Sad that CNN would choose a radical for perspective on the subject and leave such nonsense unanswered. The reason he said “in any conclusive way” is surely so he can control the debate on what is conclusive. Tricky.
Sullum wants you to believe that not enough guns are flowing through the halls of Virginia educational institutions. Here is his latest diatribe:
In shootings at other schools, armed students or employees have restrained gunmen, possibly preventing additional murders. Four years ago at Appalachian Law School in Grundy, Virginia, a man who had killed the dean, a professor, and a student was subdued by two students who ran to their cars and grabbed their guns. In 1997 an assistant principal at a public high school in Pearl, Mississippi, likewise retrieved a handgun from his car and used it to apprehend a student who had killed three people.
Utter nonsense. That contradicts his own analysis of the Cho incident, as presented in the prior paragraph in the same story:
If some students and faculty members had access to guns during the attack, there’s a good chance they could have cut it short. According to witnesses, the killer—identified by police as Cho Seung-Hui, a senior studying English—took his time and paused repeatedly for a minute or so to reload.
Paused for a minute or so while completing 100 rounds? Who could run to a truck and get a weapon in that time? The only thing that saved people was running and jumping to escape. That’s it. For Gullum’s theory to work, the classrooms would have to be filled with arms. Do you think a teacher would agree to teach in such an environment? Give an F, get a bullet? Or should the teacher be packing more heat than the students combined in order to enforce their position?
Cho clearly had planned to take out as many people as possible in a very short time by using a machine pistol (mpg of the Glock 18 here) with recently legalized large clips of ammunition. He checked the rooms before he attacked them and his planning indicated he would have anticipated a firefight if he had needed to, just like the heavily armored bank robbers have done in Los Angeles.
Wearing body armor and carrying a trunk full of weapons, the robbers were ready for a fight. And that’s exactly what they delivered, firing “multiple hundreds” of rounds, according to police.
Similar to the LA tragedy, what really happened was an awful mismatch between an armed and irrational assailant and a group that did not realize they were suddenly at risk from significant control gaps in their shared environment.

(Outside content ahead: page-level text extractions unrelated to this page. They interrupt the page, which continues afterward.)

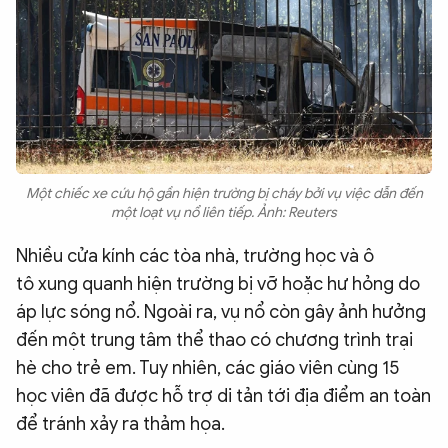
Một chiếc xe cứu hộ gần hiện trường bị cháy bởi vụ việc dẫn đến
một loạt vụ nổ liên tiếp. Ảnh: Reuters
Nhiều cửa kính các tòa nhà, trường học và ô
tô xung quanh hiện trường bị vỡ hoặc hư hỏng do
áp lực sóng nổ. Ngoài ra, vụ nổ còn gây ảnh hưởng
đến một trung tâm thể thao có chương trình trại
hè cho trẻ em. Tuy nhiên, các giáo viên cùng 15
học viên đã được hỗ trợ di tản tới địa điểm an toàn
để tránh xảy ra thảm họa.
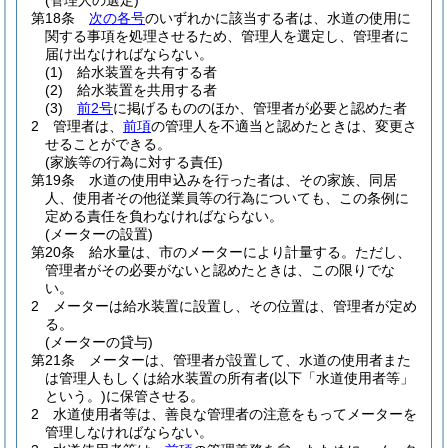
(管理人の選定)
第18条
次の各号
のいずれかに該当する者は、水道の使用に
関する事項を処理させるため、管理人を選定し、管理者に
届け出なければならない。
(1)
給水装置を共有する者
(2)
給水装置を共用する者
(3)
前2号
に掲げるもののほか、管理者が必要と認めた者
2
管理者は、
前項
の管理人を不適当と認めたときは、変更さ
せることができる。
(家族等の行為に対する責任)
第19条
水道の使用申込みを行った者は、その家族、同居
人、使用者その他従業員等の行為についても、この条例に
定める責任を負わなければならない。
(メーターの設置)
第20条
給水量は、市のメーターにより計量する。
ただし、
管理者がその必要がないと認めたときは、この限りでな
い。
2
メーターは給水装置に設置し、その位置は、管理者が定め
る。
(メーターの貸与)
第21条
メーターは、管理者が設置して、水道の使用者また
は管理人もしくは給水装置の所有者
(以下「水道使用者等」
という。)
に保管させる。
2
水道使用者等は、善良な管理者の注意をもってメーターを
管理しなければならない。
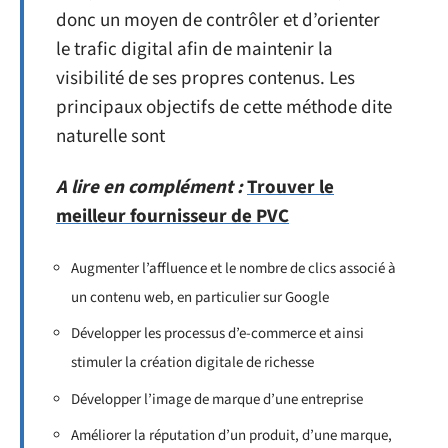
donc un moyen de contrôler et d’orienter
le trafic digital afin de maintenir la
visibilité de ses propres contenus. Les
principaux objectifs de cette méthode dite
naturelle sont
A lire en complément :
Trouver le
meilleur fournisseur de PVC
Augmenter l’affluence et le nombre de clics associé à
un contenu web, en particulier sur Google
Développer les processus d’e-commerce et ainsi
stimuler la création digitale de richesse
Développer l’image de marque d’une entreprise
Améliorer la réputation d’un produit, d’une marque,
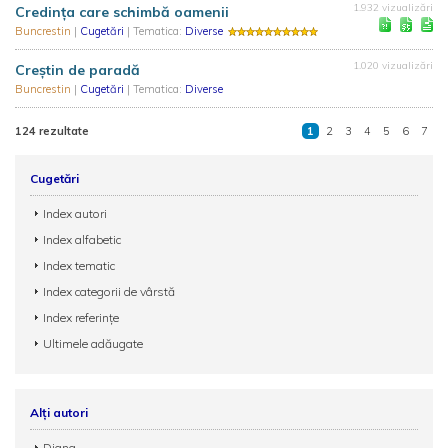
1.932 vizualizări
Credinţa care schimbă oamenii
Buncrestin
|
Cugetări
| Tematica:
Diverse
1.020 vizualizări
Creştin de paradă
Buncrestin
|
Cugetări
| Tematica:
Diverse
124 rezultate
1
2
3
4
5
6
7
Cugetări
Index autori
Index alfabetic
Index tematic
Index categorii de vârstă
Index referințe
Ultimele adăugate
Alți autori
Diana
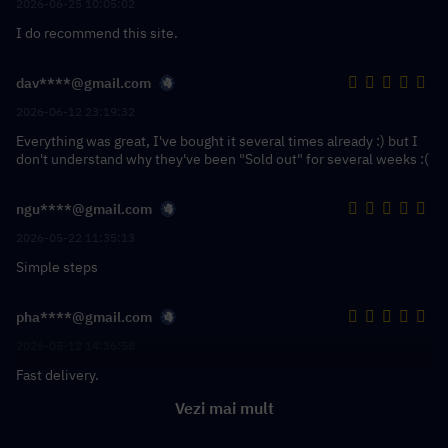
2026-06-25 10:05:02
I do recommend this site.
dav****@gmail.com
2026-06-12 23:19:32
Everything was great, I've bought it several times already :) but I
don't understand why they've been "Sold out" for several weeks :(
ngu****@gmail.com
2026-05-22 11:35:13
Simple steps
pha****@gmail.com
2026-05-12 14:36:58
Fast delivery.
Vezi mai mult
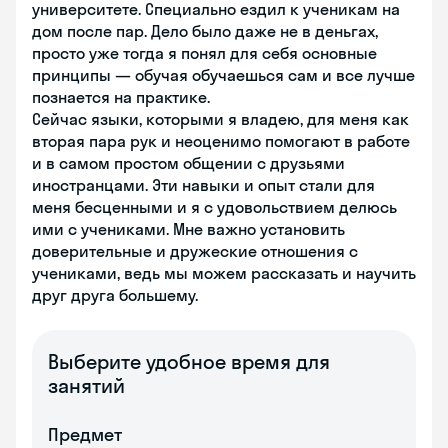
университете. Специально ездил к ученикам на
дом после пар. Дело было даже не в деньгах,
просто уже тогда я понял для себя основные
принципы — обучая обучаешься сам и все лучше
познается на практике.
Сейчас языки, которыми я владею, для меня как
вторая пара рук и неоценимо помогают в работе
и в самом простом общении с друзьями
иностранцами. Эти навыки и опыт стали для
меня бесценными и я с удовольствием делюсь
ими с учениками. Мне важно установить
доверительные и дружеские отношения с
учениками, ведь мы можем рассказать и научить
друг друга большему.
Выберите удобное время для
занятий
Предмет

Citizens should not be tasked to individually close control gaps through expensive and dangerous weapons and training of their own any more than they should have to individually become masters of a subject through self-study instead of attending an educational institution.
Aside from the economics of distributed systems, rational and reasonable behavior is what people agree to in an organization, through negotiation of terms such as “unstable”, followed by controls to detect and prevent vulnerabilities and threats.

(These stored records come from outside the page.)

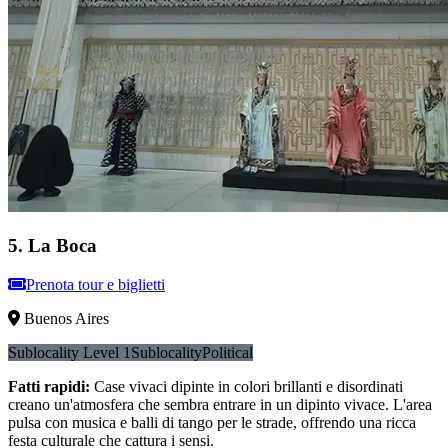
5
.
La Boca
Prenota tour e biglietti
Buenos Aires
Sublocality Level 1
Sublocality
Political
Fatti rapidi
:
Case vivaci dipinte in colori brillanti e disordinati
creano un'atmosfera che sembra entrare in un dipinto vivace. L'area
pulsa con musica e balli di tango per le strade, offrendo una ricca
festa culturale che cattura i sensi.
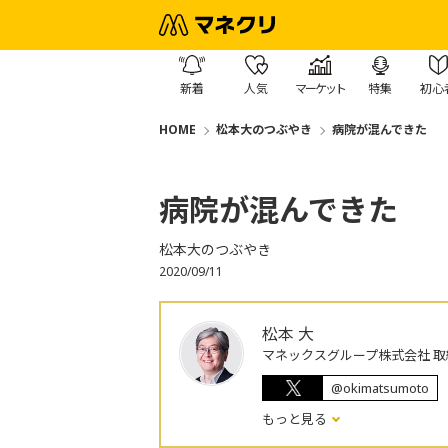
新着
人気
マーケット
特集
初心
HOME
松本大のつぶやき
病院が混んできた
病院が混んできた
松本大のつぶやき
2020/09/11
松本 大
マネックスグループ株式会社 取
@okimatsumoto
もっと見る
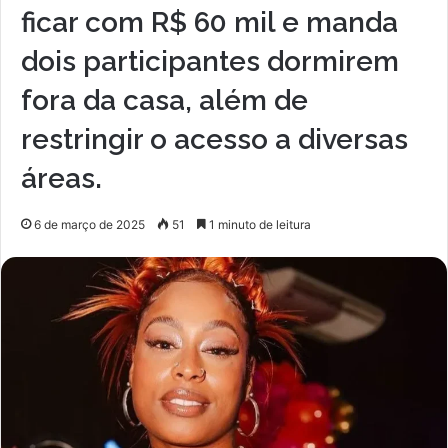
ficar com R$ 60 mil e manda
dois participantes dormirem
fora da casa, além de
restringir o acesso a diversas
áreas.
6 de março de 2025
51
1 minuto de leitura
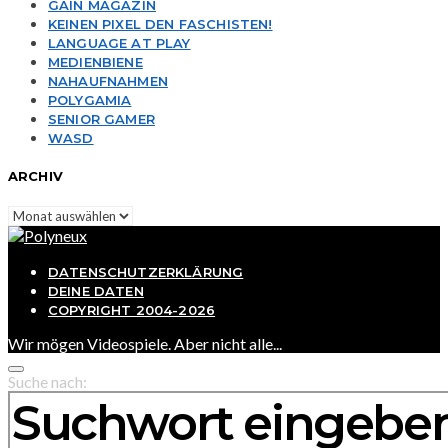
GAIN MAGAZIN
KEINEN PIXEL DEN FASCHISTEN!
LANGUAGE AT PLAY
MEDIENBIENE
NAHAUFNAHMEN
POLYGAMIA
SENIOR GAMER
WASD
ARCHIV
Archiv
DATENSCHUTZERKLÄRUNG
DEINE DATEN
COPYRIGHT 2004-2026
Wir mögen Videospiele. Aber nicht alle...
Suche nach:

Saying that everyone should be on constant guard for every other person’s interpretation of what is right and wrong is a recipe for escalation into disaster. The Bush administration’s security policy in Iraq is a shining example of this as they flattened the existing control system and replaced it with an every-man-for-himself situation under the mistaken belief that their vision would easily dominate the vacuum through economic and military muscle. The last thing Virginia needs is a similarly flawed model to actually incite armed confrontation in the classroom as a means of settling disputes.